→ PASSAGE GIVEN
The Cold Creek Highway stretches close to five hundred miles through British Columbia’s rugged wilderness to the west coast. Isolated and vast, it has become a prime hunting ground for predators. For decades, young women traveling the road have gone missing. Motorists and hitchhikers, those passing through or living in one of the small towns scattered along the region, have fallen prey time and again. And no killer or abductor who has stalked the highway has ever been brought to justice.

Hailey McBride calls Cold Creek home. Her father taught her to respect nature, how to live and survive off the land, and to never travel the highway alone. Now he’s gone, leaving her a teenage orphan in the care of her aunt whose police officer husband uses his badge as a means to bully and control Hailey. Overwhelmed by grief and forbidden to work, socialize, or date, Hailey vanishes into the mountainous terrain, hoping everyone will believe she’s left town. Rumors spread that she was taken by the highway killer—who’s claimed another victim over the summer.

One year later, Beth Chevalier arrives in Cold Creek, where her sister Amber lived—and where she was murdered. Estranged from her parents and seeking closure, Beth takes a waitressing job at the local diner, just as Amber did, desperate to understand what happened to her and why. But Beth’s search for answers puts a target on her back—and threatens to reveal the truth behind Hailey’s disappearance…


By the time I was 50 pages in I already felt hopeful and angry and anxious and uncomfortable….each of those emotions was to an extreme amount. And it only got more intense from there!

I was constantly torn between wanting to keep reading it because I needed to know what happened next, and wanted to close it because my body couldn’t handle anymore extreme emotions….I was WAY too invested in this fictional story!

With school starting up, I’ve been working during the day, which meant my only reading time was at night. THIS IS NOT A GOOD NIGHTTIME READ. I mean it is, but not if you want to have a restful, nightmareless sleep.

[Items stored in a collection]

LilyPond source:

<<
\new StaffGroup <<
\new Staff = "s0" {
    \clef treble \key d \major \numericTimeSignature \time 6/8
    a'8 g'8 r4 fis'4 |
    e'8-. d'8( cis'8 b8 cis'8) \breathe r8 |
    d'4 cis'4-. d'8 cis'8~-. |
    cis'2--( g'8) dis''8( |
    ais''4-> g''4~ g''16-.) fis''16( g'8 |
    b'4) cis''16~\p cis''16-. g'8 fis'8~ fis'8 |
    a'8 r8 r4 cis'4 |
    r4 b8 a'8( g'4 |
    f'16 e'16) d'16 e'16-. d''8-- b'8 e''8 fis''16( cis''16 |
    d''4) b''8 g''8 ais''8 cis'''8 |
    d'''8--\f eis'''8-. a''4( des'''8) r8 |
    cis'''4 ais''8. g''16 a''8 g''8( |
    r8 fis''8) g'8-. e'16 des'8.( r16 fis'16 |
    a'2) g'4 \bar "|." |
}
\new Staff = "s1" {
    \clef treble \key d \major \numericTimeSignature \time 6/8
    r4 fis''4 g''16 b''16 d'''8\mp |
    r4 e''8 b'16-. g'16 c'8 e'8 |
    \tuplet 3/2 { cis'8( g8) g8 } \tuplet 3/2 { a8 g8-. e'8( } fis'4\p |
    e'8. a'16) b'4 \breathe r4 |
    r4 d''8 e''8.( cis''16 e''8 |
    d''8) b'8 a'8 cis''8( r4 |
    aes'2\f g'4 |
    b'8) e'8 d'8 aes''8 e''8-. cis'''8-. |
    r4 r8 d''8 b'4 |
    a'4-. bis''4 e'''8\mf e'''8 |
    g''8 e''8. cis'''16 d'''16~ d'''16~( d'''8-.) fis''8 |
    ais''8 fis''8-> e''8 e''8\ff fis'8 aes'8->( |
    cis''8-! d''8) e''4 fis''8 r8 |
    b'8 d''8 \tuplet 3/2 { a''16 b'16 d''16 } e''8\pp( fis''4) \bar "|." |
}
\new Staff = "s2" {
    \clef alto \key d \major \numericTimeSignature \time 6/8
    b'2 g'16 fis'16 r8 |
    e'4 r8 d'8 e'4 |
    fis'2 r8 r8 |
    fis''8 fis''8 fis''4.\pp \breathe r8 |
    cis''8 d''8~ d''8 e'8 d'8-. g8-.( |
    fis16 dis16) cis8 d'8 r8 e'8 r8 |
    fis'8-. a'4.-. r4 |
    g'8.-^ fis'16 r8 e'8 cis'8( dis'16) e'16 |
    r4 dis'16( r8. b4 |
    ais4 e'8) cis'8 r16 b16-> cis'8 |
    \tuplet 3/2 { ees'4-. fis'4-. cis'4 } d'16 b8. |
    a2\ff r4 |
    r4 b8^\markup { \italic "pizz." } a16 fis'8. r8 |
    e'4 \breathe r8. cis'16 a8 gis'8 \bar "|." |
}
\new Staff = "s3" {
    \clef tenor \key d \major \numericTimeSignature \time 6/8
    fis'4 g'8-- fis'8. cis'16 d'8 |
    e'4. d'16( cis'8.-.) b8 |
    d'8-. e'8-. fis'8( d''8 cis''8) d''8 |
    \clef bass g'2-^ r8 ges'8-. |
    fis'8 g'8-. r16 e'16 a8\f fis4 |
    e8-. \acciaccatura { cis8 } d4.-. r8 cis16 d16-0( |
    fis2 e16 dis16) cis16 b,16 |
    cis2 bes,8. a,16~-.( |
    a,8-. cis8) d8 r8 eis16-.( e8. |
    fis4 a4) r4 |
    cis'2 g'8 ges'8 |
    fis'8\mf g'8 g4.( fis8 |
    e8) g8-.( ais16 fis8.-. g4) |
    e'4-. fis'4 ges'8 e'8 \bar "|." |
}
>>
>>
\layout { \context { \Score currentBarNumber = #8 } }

→ OBJECTIVES
A. In the passage about the Cold Creek Highway, how long is the highway said to be?
B. Gather every line of the rows that contains the string "major", matching case.
The passage and the rows are unrelated to each other.

→ RESULTS OF THE EXERCISE
A. Close to five hundred miles.

B.
    \clef treble \key d \major \numericTimeSignature \time 6/8
    \clef treble \key d \major \numericTimeSignature \time 6/8
    \clef alto \key d \major \numericTimeSignature \time 6/8
    \clef tenor \key d \major \numericTimeSignature \time 6/8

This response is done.